> Document text:
If you aren’t able (or willing) to look into joining a tradition and working through their training regimen to earn 3rd degree/HP level, then you are going to need to work twice as hard on your own in order to be respected by others if you claim that title — and again, you can only claim HP if you’re in a group, otherwise, you’re a teacher/leader/priest.
I hope this helps to clarify stuff for you. Good luck and gods bless you on your path!
Parents Won’t Let Me Be Wiccan
Okay so my parents are strict Christians and my friend is Wiccan and was born in a Wiccan family. I recently reconnected with her from Facebook and did about 6 mo. of research of Wicca and I decided that (since I am not religious as a Christian) I want to be Wiccan. Now my parents won’t let me even look at it on the internet or get a Book of Shadows put together. In my church I feel like I don’t belong but with other Wiccans, my friend took me to a circle once, I felt like I fit in…
I know it’s frustrating to think you can’t express yourself spiritually while in your parents’ home. And there are going to be some restrictions because they’re your parents and they want what’s best for you. But there are things you can do that will strengthen and solidify Wiccan/Pagan practice until you are in a position to do things more ‘actively’:
*Start writing in a journal
*Figure out what you think God is — Wicca might not be the path that matches up with what you believe. It’s better to know what you believe, what your values and things are and then find something that supports or gives clarification for that than to just think, “Well, I don’t feel Christian so I guess I’m Wiccan.”
*Study history, mythology, folklore, psychology, dreams, biology, plants, herbalism, and science
*Spend time in nature – walk through the woods, watch clouds, relax
*Study Christianity and figure out what it is exactly that you don’t agree with. When you have issues with one religion, don’t expect that those issues will just vanish in any other religion you seek to practice. Figure out why you don’t agree with it and what your reasons are.

> Recorded data:
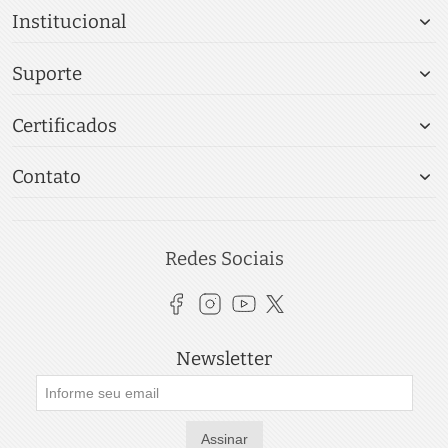
Institucional
Suporte
Certificados
Contato
Redes Sociais
Newsletter
Assinar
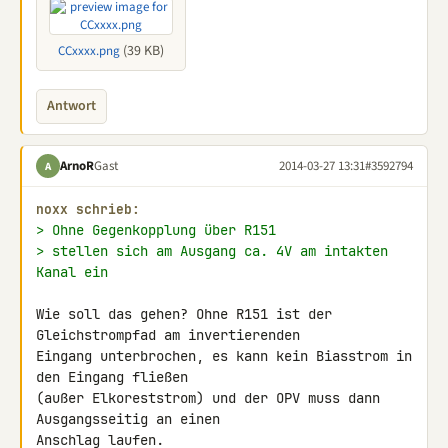
(39 KB)
CCxxxx.png
Antwort
ArnoR
Gast
2014-03-27 13:31
#3592794
A
noxx schrieb:
> Ohne Gegenkopplung über R151
> stellen sich am Ausgang ca. 4V am intakten 
Kanal ein
Wie soll das gehen? Ohne R151 ist der 
Gleichstrompfad am invertierenden 

Eingang unterbrochen, es kann kein Biasstrom in 
den Eingang fließen 

(außer Elkoreststrom) und der OPV muss dann 
Ausgangsseitig an einen 

Anschlag laufen.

> Task:
Transcribe the Wicca advice text word for word, from "If you aren’t" to "on your path!". The data is not connected to the Wicca advice text.

> Result for this exercise:
If you aren’t able (or willing) to look into joining a tradition and working through their training regimen to earn 3rd degree/HP level, then you are going to need to work twice as hard on your own in order to be respected by others if you claim that title — and again, you can only claim HP if you’re in a group, otherwise, you’re a teacher/leader/priest.
I hope this helps to clarify stuff for you. Good luck and gods bless you on your path!